Comment 13 Brad Hubbard 2016-12-07 05:06:01 UTC
After a complete review of the details of this bug and the code involved it is clear the issue was caused by populating cached_removed_snaps from the osdmap stored on disk in a function called from load_pgs. This data was further manipulated via a call to PG::update and using a current map (a large map gap). The combination of the data from the two maps resulted in an inconsistency causing us to assert in PG::activate. Because this assert occurred in PG::activate we have already called write_if_dirty on the pg and persisted a new osd map to the pg's filestore. The next time we boot we start successfully as we read a current osdmap off the disk and do not calculate an inconsistent cached_removed_snaps. Sam's patch (5fb8fb4e450949ebc4c724c102a5b2ae6f1d06c8) skips modification of cached_removed_snaps if the map gap is greater than 1 and would directly address this issue.

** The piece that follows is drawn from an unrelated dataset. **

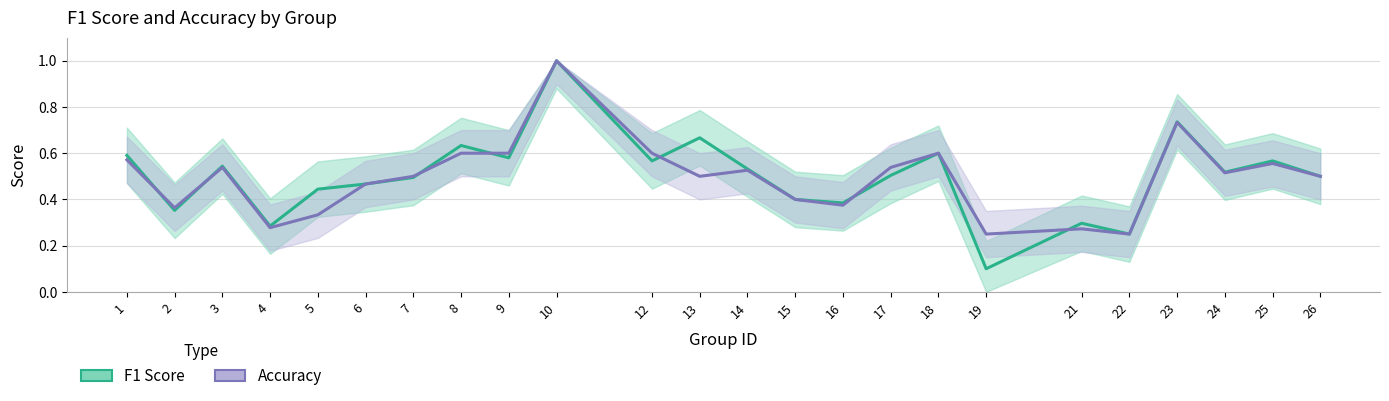

Reading left to right, extract all data points from this chart.

F1 Score: 0.6	0.4	0.5	0.3	0.4	0.5	0.5	0.6	0.6	1.0	0.6	0.7	0.5	0.4	0.4	0.5	0.6	0.1	0.3	0.2	0.7	0.5	0.6	0.5
Accuracy: 0.6	0.4	0.5	0.3	0.3	0.5	0.5	0.6	0.6	1.0	0.6	0.5	0.5	0.4	0.4	0.5	0.6	0.2	0.3	0.2	0.7	0.5	0.6	0.5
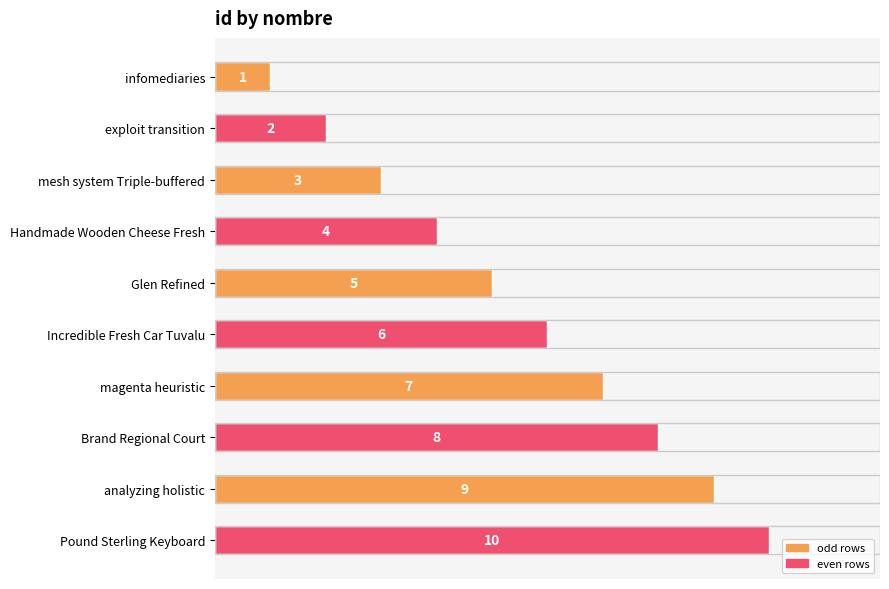

The value at mesh system Triple-buffered is 3. True or false?

True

5fb8fb4e450949ebc4c724c102a5b2ae6f1d06c8 is not in our ceph-1.3-rhel-7 branch so is not in any version of 1.3 we have shipped and currently will not be in the next version since it's not yet in our tree. It is however in v10.2.3-13.el7 (2.1) so the recommendation would be to upgrade to that version to avoid this issue.

Note that the patch from comment #4 would not resolve this issue but would reduce the impact from an assert to a logged warning. Also note that this issue is not generally seen as the conditions for its occurrence are difficult to reproduce.